Edexcel B GCSE Geography > Hazardous Earth > What are volcanic hotspots?
Volcanoes are most common at plate boundaries, but some form in the middle of tectonic plates, far away from any boundary. Hotspots create these unusual volcanoes.
What is a hotspot?
A volcanic hotspot is an area where a column of very hot mantle rock, called a mantle plume, rises towards the Earth’s surface.
This heat melts the base of the lithosphere, causing magma to break through the crust and form volcanoes.
Hotspots can occur:
beneath oceanic crust (e.g. Hawaii)
beneath continental crust (e.g.

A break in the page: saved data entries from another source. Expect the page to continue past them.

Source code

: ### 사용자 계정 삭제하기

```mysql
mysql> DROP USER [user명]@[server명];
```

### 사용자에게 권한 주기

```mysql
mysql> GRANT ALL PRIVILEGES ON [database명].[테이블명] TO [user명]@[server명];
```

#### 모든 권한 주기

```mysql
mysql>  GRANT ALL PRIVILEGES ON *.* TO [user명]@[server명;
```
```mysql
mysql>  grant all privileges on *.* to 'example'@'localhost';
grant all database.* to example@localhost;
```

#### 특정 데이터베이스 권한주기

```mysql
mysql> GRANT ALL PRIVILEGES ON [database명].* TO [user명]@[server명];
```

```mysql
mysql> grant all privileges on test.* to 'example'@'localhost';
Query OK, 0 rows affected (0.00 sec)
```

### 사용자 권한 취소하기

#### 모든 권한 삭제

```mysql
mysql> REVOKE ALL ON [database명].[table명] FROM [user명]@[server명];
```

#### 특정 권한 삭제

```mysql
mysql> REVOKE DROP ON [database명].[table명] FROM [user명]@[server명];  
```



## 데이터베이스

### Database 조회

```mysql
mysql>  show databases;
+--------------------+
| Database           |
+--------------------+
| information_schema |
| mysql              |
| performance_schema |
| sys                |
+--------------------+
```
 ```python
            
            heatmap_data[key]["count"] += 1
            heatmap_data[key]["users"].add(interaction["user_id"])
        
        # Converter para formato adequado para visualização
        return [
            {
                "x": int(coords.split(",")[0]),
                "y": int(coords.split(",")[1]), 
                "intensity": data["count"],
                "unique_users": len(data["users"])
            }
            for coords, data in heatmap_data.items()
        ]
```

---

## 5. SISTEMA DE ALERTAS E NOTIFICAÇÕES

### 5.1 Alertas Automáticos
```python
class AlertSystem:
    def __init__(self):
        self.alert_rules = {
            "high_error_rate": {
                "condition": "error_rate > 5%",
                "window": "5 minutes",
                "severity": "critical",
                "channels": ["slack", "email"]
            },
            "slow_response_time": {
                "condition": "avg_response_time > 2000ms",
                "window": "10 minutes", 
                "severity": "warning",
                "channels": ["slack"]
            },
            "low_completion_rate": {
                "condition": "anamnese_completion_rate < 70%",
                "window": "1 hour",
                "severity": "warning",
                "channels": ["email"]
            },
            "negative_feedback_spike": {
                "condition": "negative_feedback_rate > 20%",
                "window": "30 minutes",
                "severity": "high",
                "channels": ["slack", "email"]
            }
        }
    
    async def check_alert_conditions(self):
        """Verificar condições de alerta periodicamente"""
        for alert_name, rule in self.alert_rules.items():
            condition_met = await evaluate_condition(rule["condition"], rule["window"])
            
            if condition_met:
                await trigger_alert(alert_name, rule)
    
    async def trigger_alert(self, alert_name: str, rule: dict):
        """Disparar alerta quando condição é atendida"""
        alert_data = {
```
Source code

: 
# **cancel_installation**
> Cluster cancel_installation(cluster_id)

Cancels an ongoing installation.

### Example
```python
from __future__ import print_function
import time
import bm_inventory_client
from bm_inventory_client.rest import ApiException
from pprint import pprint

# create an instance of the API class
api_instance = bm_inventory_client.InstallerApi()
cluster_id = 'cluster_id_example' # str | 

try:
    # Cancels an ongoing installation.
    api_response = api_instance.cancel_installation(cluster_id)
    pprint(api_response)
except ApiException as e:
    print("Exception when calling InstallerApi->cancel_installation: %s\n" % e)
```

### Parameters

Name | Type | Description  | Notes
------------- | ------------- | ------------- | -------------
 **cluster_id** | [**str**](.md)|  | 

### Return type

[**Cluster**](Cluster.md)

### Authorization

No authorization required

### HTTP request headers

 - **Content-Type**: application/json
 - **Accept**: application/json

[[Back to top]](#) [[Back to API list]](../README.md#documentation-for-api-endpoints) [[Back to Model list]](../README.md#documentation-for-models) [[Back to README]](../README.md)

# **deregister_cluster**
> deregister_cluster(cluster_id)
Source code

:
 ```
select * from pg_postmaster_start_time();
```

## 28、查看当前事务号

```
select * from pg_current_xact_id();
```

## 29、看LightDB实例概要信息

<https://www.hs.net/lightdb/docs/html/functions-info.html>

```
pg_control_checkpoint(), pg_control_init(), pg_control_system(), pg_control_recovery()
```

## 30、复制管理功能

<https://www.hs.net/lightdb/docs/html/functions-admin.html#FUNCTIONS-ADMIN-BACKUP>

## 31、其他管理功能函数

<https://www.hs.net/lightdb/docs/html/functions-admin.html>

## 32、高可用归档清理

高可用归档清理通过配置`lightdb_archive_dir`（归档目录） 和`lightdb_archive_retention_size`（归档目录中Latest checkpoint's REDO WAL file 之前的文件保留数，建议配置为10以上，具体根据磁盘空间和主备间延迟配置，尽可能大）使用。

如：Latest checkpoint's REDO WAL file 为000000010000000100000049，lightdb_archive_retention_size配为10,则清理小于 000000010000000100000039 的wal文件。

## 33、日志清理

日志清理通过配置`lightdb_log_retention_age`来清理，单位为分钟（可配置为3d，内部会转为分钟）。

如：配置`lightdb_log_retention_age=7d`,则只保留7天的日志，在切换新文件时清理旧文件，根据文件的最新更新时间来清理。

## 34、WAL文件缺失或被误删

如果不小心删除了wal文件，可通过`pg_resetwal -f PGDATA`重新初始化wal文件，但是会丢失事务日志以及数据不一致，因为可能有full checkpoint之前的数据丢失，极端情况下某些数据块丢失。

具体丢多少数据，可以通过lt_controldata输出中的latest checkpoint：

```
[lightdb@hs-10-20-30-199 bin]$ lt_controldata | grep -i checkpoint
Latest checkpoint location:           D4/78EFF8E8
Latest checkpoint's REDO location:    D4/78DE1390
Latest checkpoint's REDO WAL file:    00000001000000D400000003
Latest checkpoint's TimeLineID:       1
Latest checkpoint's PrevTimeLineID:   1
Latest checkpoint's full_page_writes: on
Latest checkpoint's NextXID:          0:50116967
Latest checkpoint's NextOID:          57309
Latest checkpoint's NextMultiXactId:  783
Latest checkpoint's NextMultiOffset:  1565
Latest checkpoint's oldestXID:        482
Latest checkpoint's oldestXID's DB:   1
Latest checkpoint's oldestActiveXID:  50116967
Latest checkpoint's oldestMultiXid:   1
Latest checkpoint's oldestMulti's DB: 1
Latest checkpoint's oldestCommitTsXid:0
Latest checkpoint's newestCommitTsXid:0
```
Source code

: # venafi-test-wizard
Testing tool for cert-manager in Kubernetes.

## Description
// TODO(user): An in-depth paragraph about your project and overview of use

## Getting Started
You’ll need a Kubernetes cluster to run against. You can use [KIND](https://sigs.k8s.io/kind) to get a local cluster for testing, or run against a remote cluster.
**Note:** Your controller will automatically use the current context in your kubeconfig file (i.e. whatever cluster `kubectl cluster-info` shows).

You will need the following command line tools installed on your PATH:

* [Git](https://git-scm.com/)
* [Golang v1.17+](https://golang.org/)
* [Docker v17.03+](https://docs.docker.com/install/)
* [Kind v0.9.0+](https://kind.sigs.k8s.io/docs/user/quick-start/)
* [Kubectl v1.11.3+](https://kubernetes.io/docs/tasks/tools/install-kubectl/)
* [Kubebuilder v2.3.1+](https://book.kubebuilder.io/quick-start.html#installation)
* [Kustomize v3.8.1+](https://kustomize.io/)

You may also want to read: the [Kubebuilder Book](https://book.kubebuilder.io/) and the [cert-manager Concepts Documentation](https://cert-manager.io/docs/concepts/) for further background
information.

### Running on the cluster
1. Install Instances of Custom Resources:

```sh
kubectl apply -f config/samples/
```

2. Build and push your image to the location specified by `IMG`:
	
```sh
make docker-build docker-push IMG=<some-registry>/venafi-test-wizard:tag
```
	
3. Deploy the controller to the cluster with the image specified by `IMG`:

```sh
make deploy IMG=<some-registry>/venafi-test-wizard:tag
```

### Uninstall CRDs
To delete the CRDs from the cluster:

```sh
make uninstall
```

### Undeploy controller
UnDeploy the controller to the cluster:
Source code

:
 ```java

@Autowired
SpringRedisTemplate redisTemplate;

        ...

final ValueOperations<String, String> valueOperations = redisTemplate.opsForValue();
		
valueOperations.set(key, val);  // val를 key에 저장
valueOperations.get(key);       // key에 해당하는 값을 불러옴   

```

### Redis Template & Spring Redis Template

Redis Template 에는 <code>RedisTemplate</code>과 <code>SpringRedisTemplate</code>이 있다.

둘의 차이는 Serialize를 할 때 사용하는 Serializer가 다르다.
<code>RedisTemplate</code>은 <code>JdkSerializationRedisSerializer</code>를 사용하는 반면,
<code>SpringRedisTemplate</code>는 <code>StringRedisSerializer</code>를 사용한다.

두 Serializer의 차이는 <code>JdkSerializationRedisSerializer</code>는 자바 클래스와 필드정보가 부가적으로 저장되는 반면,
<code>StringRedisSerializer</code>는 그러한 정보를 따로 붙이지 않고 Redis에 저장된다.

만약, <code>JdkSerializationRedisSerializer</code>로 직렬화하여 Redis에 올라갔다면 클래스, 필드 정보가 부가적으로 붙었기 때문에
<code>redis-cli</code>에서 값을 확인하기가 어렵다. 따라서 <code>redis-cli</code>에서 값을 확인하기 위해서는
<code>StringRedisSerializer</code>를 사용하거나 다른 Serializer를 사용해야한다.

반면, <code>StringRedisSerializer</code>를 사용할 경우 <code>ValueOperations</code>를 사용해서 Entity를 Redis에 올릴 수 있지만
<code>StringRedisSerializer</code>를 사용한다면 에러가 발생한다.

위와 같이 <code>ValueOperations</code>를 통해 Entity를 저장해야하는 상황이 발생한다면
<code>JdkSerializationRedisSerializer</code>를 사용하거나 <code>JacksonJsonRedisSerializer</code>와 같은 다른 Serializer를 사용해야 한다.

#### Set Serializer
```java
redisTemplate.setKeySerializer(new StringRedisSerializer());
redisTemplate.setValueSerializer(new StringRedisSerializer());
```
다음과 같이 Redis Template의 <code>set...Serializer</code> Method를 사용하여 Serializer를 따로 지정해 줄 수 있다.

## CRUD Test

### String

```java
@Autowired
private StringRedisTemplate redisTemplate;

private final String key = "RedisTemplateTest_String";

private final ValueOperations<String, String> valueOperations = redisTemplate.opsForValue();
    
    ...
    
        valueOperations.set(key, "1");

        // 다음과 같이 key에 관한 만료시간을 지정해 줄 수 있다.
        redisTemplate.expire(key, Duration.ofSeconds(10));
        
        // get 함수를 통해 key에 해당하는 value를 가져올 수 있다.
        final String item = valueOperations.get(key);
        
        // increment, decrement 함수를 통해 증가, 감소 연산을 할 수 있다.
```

Yellowstone, USA)
How do hotspots form volcanoes?
Hot mantle rock rises in a narrow plume.
The heat melts the crust above it.
Magma reaches the surface and forms a volcano.
As the tectonic plate slowly moves, the hotspot stays in the same place.
New volcanoes form above the plume, while older ones move away and become extinct.
This creates a chain of volcanoes, lined up in the direction the plate is moving.
Key features of hotspot volcanoes
They produce runny, basaltic lava, similar to volcanoes at divergent boundaries.
Eruptions tend to be frequent but less explosive.
Over time, repeated eruptions can build shield volcanoes. wide volcanoes with gentle sides.